When you next find yourself eating some fine, dark chocolate, you might like to perform a little experiment on your senses. Place a square of the chocolate on your tongue and, before you allow yourself to savour it, close your nostrils firmly with a finger and thumb. Now try to describe the flavour. You may find this frustrating. No matter how much you swirl and push and melt the morsel in your mouth, it won't unleash its pleasures. A little sweetness and a hard, fatty feel in the mouth is more or less all you can detect. Yet when you release finger and thumb, behold! A wave of bittersweet cocoa warmth assails you: dark, complex and vinous (I'm assuming that you're not eating Bourneville). It's strange to think that these flavours were there all along; you just couldn't recog-nise them without your nose.

This simple experiment confirms what most of us already know - that flavour depends heavily on smell. Until recently, however, scientists have been relatively baffled about how this relationship works. How do the chemicals we ingest in food (the stimuli) translate into the flavours we experience through olfaction (the response)?

A team of flavour scientists based at Nottingham University have been developing a new technique for testing this, known as AFFIRMr. It works by attaching a tube through the nose of the eater and, as the eater munches, a machine monitors, breath by breath, the chemical composition of the flavours received by the nose. This can be compared both with the chemical composition of the original food, and with the diner's own perceptions of what he has eaten. AFFIRMr potentially offers a much more exact means of measuring how we experience flavour than those currently available.

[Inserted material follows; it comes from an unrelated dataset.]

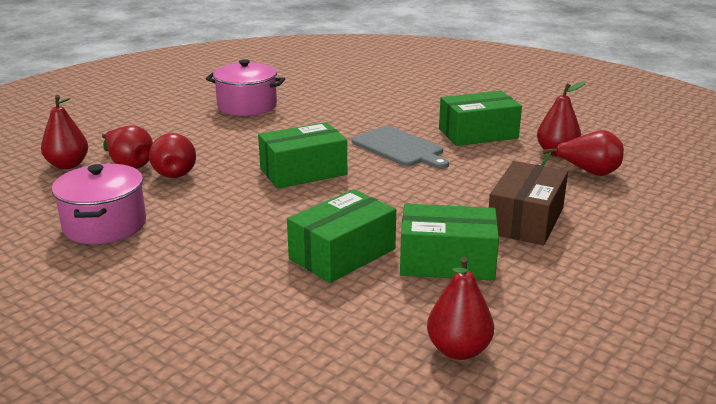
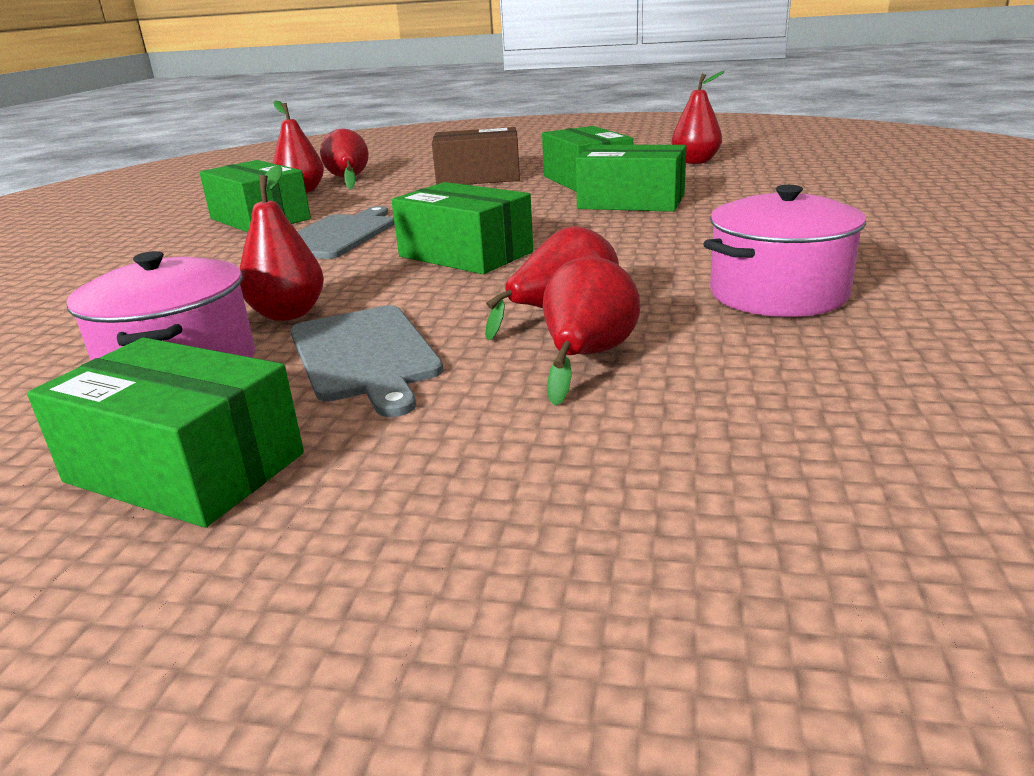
camera: 115 degrees left, 0 degrees up
(68, 165) = (669, 413): red pear -> red pear (288, 314)
(167, 104) = (185, 467): none -> green box
(204, 132) = (365, 355): none -> grey cutting board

In Switzerland, Professor Anthony Blake and his colleagues have used AFFIRMr to look at how adding certain ingredients can change the flavour release of food during cooking. For example, they added cream to various vegetables. With onions, there was no change to the amount of onion odour detected. When carrots were eaten with cream, however, there was a dramatic reduction in the amount of carrot odour reaching the nose. The most interesting case was cauliflower. It turns out that, when cream is added, more of the essential cauliflower flavour reaches the nose than without it. Thus all those cooks who have sauced cauliflower with cream over the years (as chou-fleur a la Mornay, creme Dubarry or humble cauliflower cheese) have shown precocious intuition.

This information is tantalising. One longs to know whether the same is true of other "classic" combinations. Does rosemary really enhance the flavour of lamb? Are pears with chocolate sauce a brilliant chemical match or merely a mindless convention? Is there any reason why tomato and basil should work better than tomato and chives? I trust that future scientists may provide some answers. In the meantime, it's extremely good news that, when we slather cauliflower in thick double cream, we are merely following the latest scientific intelligence.

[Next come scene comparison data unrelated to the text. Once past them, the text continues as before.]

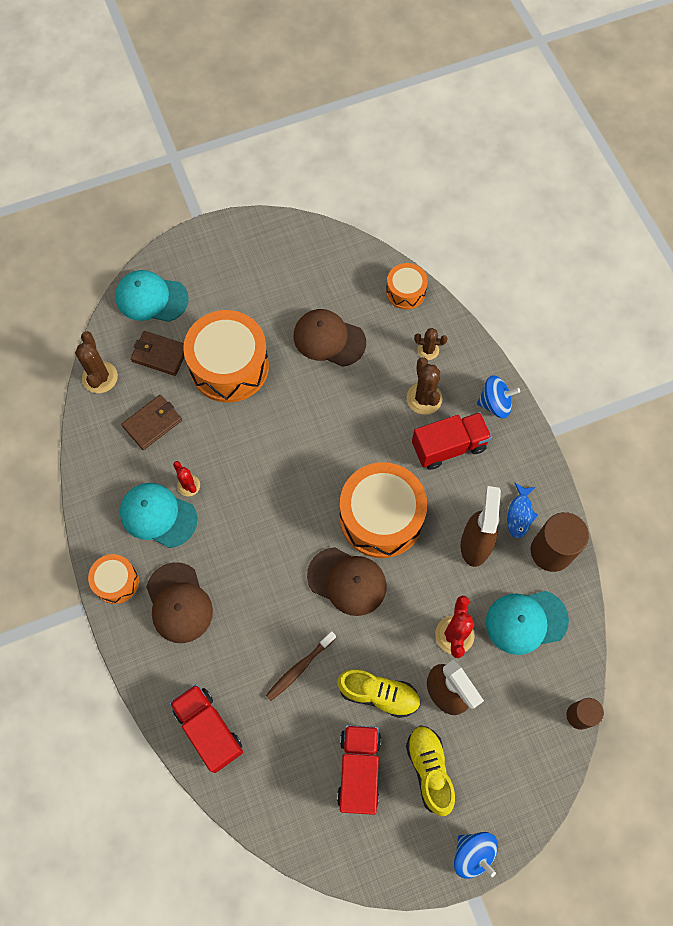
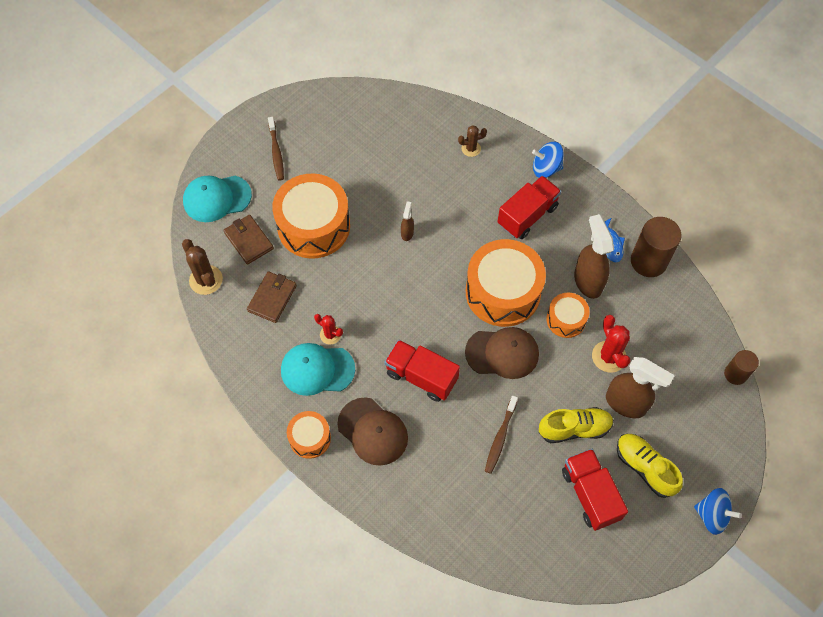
camera: 25 degrees left, 5 degrees down
(160, 354) = (249, 240): brown wallet -> brown wallet turned 60 degrees clockwise
(209, 729) = (452, 520): red truck -> red truck (421, 376)
(232, 274) = (276, 152): none -> brown toothbrush
(317, 413) = (407, 233): none -> brown spray bottle
(329, 339) = (386, 172): brown cap -> none
(405, 292) = (428, 111): orange drum -> orange drum (566, 319)
(424, 398) = (488, 187): brown cactus -> none
(495, 404) = (546, 168): blue spinning top -> blue spinning top turned 150 degrees counterclockwise
(526, 621) = (658, 322): turquoise cap -> none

Cauliflower-filled pastries
(A dish adapted from Michel Guerard's Cuisine Gourmande)

To serve about eight people as a starter or four as a more substantial dish. For this, you need 40 florets, trimmed and cooked in boiling salted water (for about six minutes). Remove from the heat and keep warm in the cooking liquid. Roll out 180g flaky or puff pastry and cut into eight rectangles.

Glaze with egg and bake in a preheated oven (220 C) for 12-15 minutes. Put the drained cauliflower and 4tbsp of its cooking water in a shallow saute pan with 2tbsp chopped chervil, watercress or flat-leaf parsley. Boil to reduce by half. Add 4tbsp best double cream and 200g butter, cut into dice, shaking the pan. Season with salt, pepper, lemon juice, and remove from heat. Assemble the pastries with some fresh chervil, parsley or cress over each divided portion of filling before you top with the pastry rectangles (to serve four, use pastry on the bottom, too). As you eat, smell that cauliflower!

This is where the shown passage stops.